Where: Museo di Arte Contemporanea di Villa Croce
Opening: May 29, 17.30 – 19.30
curated by Grazia Previati
Pheobe Duets Performance – 18.30
(Philip Corner and Phoebe Neville)
½ + ½: A Half plus a Half
Philip Corner (NY, 1933) returns to Villa Croce after 12 years: composer, pianist, musical theorist, performer, calligrapher and most of all, one of the artists who promoted the Fluxus movement in the international art scene.
The work presented by Corner at the Wiesbaden Festival in 1962, when the Fluxus movement officially began, was “Piano Activities”, a performance during which an old piano that was no longer viable as an instrument was destroyed with the help of other artists and the public using hammers, saws and screwdrivers; the sounds made my the demolition became part of a new work of art, a new “manifestation of music”. After the performance, the artist re-assembled the broken parts of the piano to create a visual and sound sculpture.

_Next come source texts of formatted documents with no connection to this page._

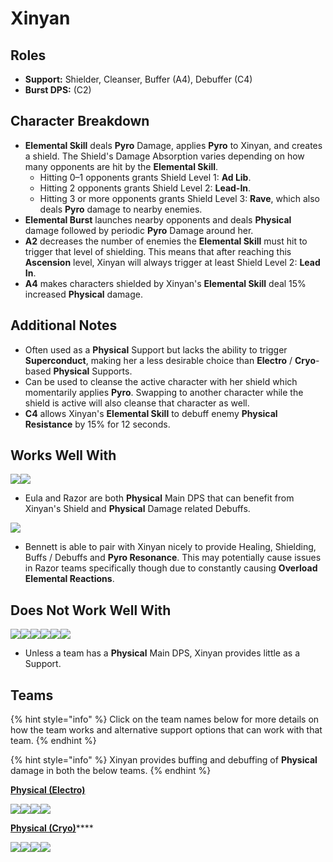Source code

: # Xinyan

## Roles

* **Support:** Shielder, Cleanser, Buffer (A4), Debuffer (C4)
* **Burst DPS:** (C2)

## Character Breakdown

* **Elemental Skill** deals **Pyro** Damage, applies **Pyro** to Xinyan, and creates a shield. The Shield's Damage Absorption varies depending on how many opponents are hit by the **Elemental Skill**.
  * Hitting 0–1 opponents grants Shield Level 1: **Ad Lib**.
  * Hitting 2 opponents grants Shield Level 2: **Lead-In**.
  * Hitting 3 or more opponents grants Shield Level 3: **Rave**, which also deals **Pyro** damage to nearby enemies.
* **Elemental Burst** launches nearby opponents and deals **Physical** damage followed by periodic **Pyro** Damage around her.
* **A2** decreases the number of enemies the **Elemental Skill** must hit to trigger that level of shielding. This means that after reaching this **Ascension** level, Xinyan will always trigger at least Shield Level 2: **Lead In**.
* **A4** makes characters shielded by Xinyan's **Elemental Skill** deal 15% increased **Physical** damage.

## Additional Notes

* Often used as a **Physical** Support but lacks the ability to trigger **Superconduct**, making her a less desirable choice than **Electro** / **Cryo**-based **Physical** Supports.
* Can be used to cleanse the active character with her shield which momentarily applies **Pyro**. Swapping to another character while the shield is active will also cleanse that character as well.
* **C4** allows Xinyan's **Elemental Skill** to debuff enemy **Physical Resistance** by 15% for 12 seconds.

## Works Well With

![](../../.gitbook/assets/UI\_AvatarIcon\_Razor.png)![](../../.gitbook/assets/UI\_AvatarIcon\_Eula.png)

* Eula and Razor are both **Physical** Main DPS that can benefit from Xinyan's Shield and **Physical** Damage related Debuffs.

![](../../.gitbook/assets/UI\_AvatarIcon\_Bennett.png)

* Bennett is able to pair with Xinyan nicely to provide Healing, Shielding, Buffs / Debuffs and **Pyro Resonance**. This may potentially cause issues in Razor teams specifically though due to constantly causing **Overload Elemental Reactions**.

## Does Not Work Well With

![](../../.gitbook/assets/Element\_Anemo.webp)![](../../.gitbook/assets/Element\_Cryo.webp)![](../../.gitbook/assets/Element\_Electro.webp)![](../../.gitbook/assets/Element\_Hydro.webp)![](../../.gitbook/assets/Element\_Pyro.webp)![](../../.gitbook/assets/Element\_Geo.webp)

* Unless a team has a **Physical** Main DPS, Xinyan provides little as a Support.

## Teams

{% hint style="info" %}
Click on the team names below for more details on how the team works and alternative support options that can work with that team.
{% endhint %}

{% hint style="info" %}
Xinyan provides buffing and debuffing of **Physical** damage in both the below teams.
{% endhint %}

****[**Physical (Electro)**](../../teams/physical.md)****

![](../../.gitbook/assets/UI\_AvatarIcon\_Razor.png)![](../../.gitbook/assets/UI\_AvatarIcon\_Kaeya.png)![](../../.gitbook/assets/UI\_AvatarIcon\_Xinyan.png)![](../../.gitbook/assets/UI\_AvatarIcon\_Barbara.png)

[**Physical (Cryo)**](../../teams/physical-cryo.md)****

![](../../.gitbook/assets/UI\_AvatarIcon\_Eula.png)![](../../.gitbook/assets/UI\_AvatarIcon\_Shougun.png)![](../../.gitbook/assets/UI\_AvatarIcon\_Xinyan.png)![](../../.gitbook/assets/UI\_AvatarIcon\_Bennett.png)
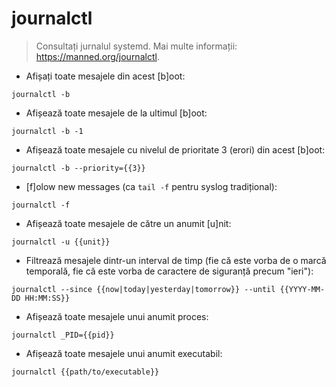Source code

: # journalctl

> Consultați jurnalul systemd.
> Mai multe informații: <https://manned.org/journalctl>.

- Afișați toate mesajele din acest [b]oot:

`journalctl -b`

- Afișează toate mesajele de la ultimul [b]oot:

`journalctl -b -1`

- Afișează toate mesajele cu nivelul de prioritate 3 (erori) din acest [b]oot:

`journalctl -b --priority={{3}}`

- [f]olow new messages (ca `tail -f` pentru syslog tradițional):

`journalctl -f`

- Afișează toate mesajele de către un anumit [u]nit:

`journalctl -u {{unit}}`

- Filtrează mesajele dintr-un interval de timp (fie că este vorba de o marcă temporală, fie că este vorba de caractere de siguranță precum "ieri"):

`journalctl --since {{now|today|yesterday|tomorrow}} --until {{YYYY-MM-DD HH:MM:SS}}`

- Afișează toate mesajele unui anumit proces:

`journalctl _PID={{pid}}`

- Afișează toate mesajele unui anumit executabil:

`journalctl {{path/to/executable}}`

In the exhibit “The Fluxus Constellation”, 2002, curated by Sandra Solimano at the Museum of Villa Croce to celebrate the 40th Anniversary of Fluxus, Philip Corner presented a re-edition of “Piano Activities”. The old vertical piano used in the performance and featured in the video that documented it was purchased by the Villa Croce Amixi Association and is now part of its permanent collection. The More Than Music exhibition takes its cue from “Piano Activities” and from two other of the artist’s works in the museum’s collection, to offer, together with other pieces from the late 1950s, an intimate journey into the work of this great artist. As a traditionally-formed composer and musician, Philip Corner’s journey was greatly influenced by two famous musicians, John Cage and Olivier Messiaen, who paved the way towards total sound and the juxtaposition of extreme elements. In the late 1950s, his scores became graphic images; a trip to Korea as a draftee introduced him to oriental calligraphy, giving him the opportunity to abandon the western-style of writing music for good. Musical symbols became pure form, giving life to independent works of art. Music is always implied in the suggestion made by the relationship between space and time, even when the drawings are not scores for a performance, creating a poetic coherence between visual works and performance art.
Many of the works on show were created thanks to the collaboration of visionary editors and collectors such as Francesco Conz, Rosanna Chiesi, Caterina Gualco and Carlo Cattelani. Since the performances are strictly connected with the visual art, the contribution made by Philip’s wife, dancer Phoebe Neville, has been, and still is, essential.